Des chercheurs ont développé une méthode permettant d’estimer les consommations alimentaires et les apports nutritionnels à partir de l’analyse des résidus de l’ADN d’origine alimentaire présent dans les selles.
Si les questionnaires de fréquence et autres journaux alimentaires restent les outils de référence pour mesurer les consommations, ils souffrent de limites comme les biais de déclaration, ou l’investissement important pour les sondés. Pour pallier ces difficultés, des chercheurs ont développé un outil de mesure ne dépendant pas d’auto-déclarations : baptisé MEDI (pour Metagenomic Estimation of Dietary Intake), il quantifie l’ADN provenant des aliments dans les selles.
La mise au point d’un tel outil et sa validation ont nécessité de nombreuses étapes. Les chercheurs ont d’abord démontré qu’il était bien possible de détecter l’ADN des aliments à partir des données de séquençage métagénomique des selles, bien que celui-ci soit présent en faibles quantités, et mélangé à d’autres types d’ADN tels que l’ADN du microbiote intestinal (bactéries, virus, fungi…) ou l’ADN cellulaire humain.
Une approximation des apports nutritionnels
En reliant les données issues de différentes bases (bases de composition des aliments…), les chercheurs sont ensuite parvenus à estimer des apports nutritionnels à partir des séquences d’ADN alimentaire identifiées dans les selles. Les estimations ainsi obtenues permettaient par exemple, à partir de la seule analyse des selles, de reconnaître des régimes alimentaires suivis par les sujets dans différentes études (ex. régime occidental versus régime riche en fibres), de repérer la transition vers une alimentation solide et diversifiée chez les nourrissons, ou encore de caractériser le régime de sujets atteints d’un syndrome métabolique versus celui de sujets sains (le premier se révélant, sans surprise, plus riche en produits animaux et moins riches en aliments végétaux).

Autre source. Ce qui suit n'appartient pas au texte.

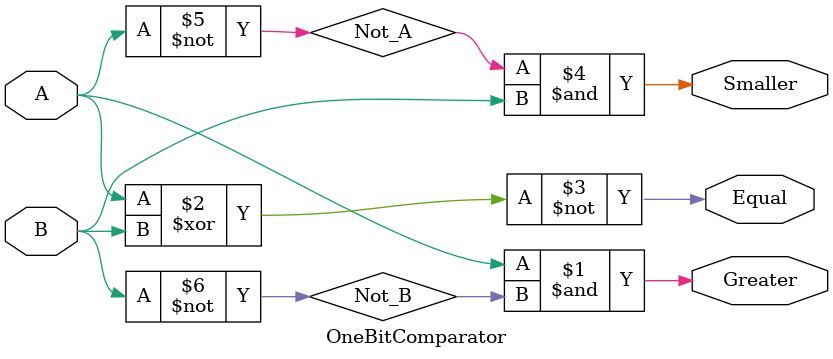
<source format=v>
module OneBitComparator (
	input A, B,
	output Greater, Equal, Smaller
);
	wire Not_A, Not_B;

	not(Not_A, A);
	not(Not_B, B);

	and(Greater, A, Not_B);
	xnor(Equal, A, B);
	and(Smaller, Not_A, B);
	
endmodule
</source>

Les apports nutritionnels estimés via MEDI reflétaient correctement les apports réels (imposés par un protocole) ou estimés par des questionnaires alimentaires pour de nombreux nutriments (ex. protéines, glucides, énergie, potassium), mais pas pour d’autres (lipides et fibres totales). Pour les chercheurs, cette dernière limite tiendrait à la moins bonne capacité de MEDI à rendre compte des consommations d’aliments transformés (ex. céréales raffinées, huiles végétales) par rapport à des aliments entiers, plus résistants à la digestion (ex. olives ou avocats entiers, légumineuses..).
De multiples applications en perspective pour la recherche
Si un perfectionnement de l’outil reste nécessaire, les perspectives pour la recherche sont majeures : par rapport aux questionnaires alimentaires, MEDI peut identifier la présence d’aliments spécifiques (ex. un fruit ou un légume en particulier) et peut distinguer la fréquence de consommation et les quantités consommées. Il pourrait également être utilisé pour rendre compte des apports alimentaires dans les études analysant les colossales banques de données métagénomiques déjà existantes, sans données alimentaires associées.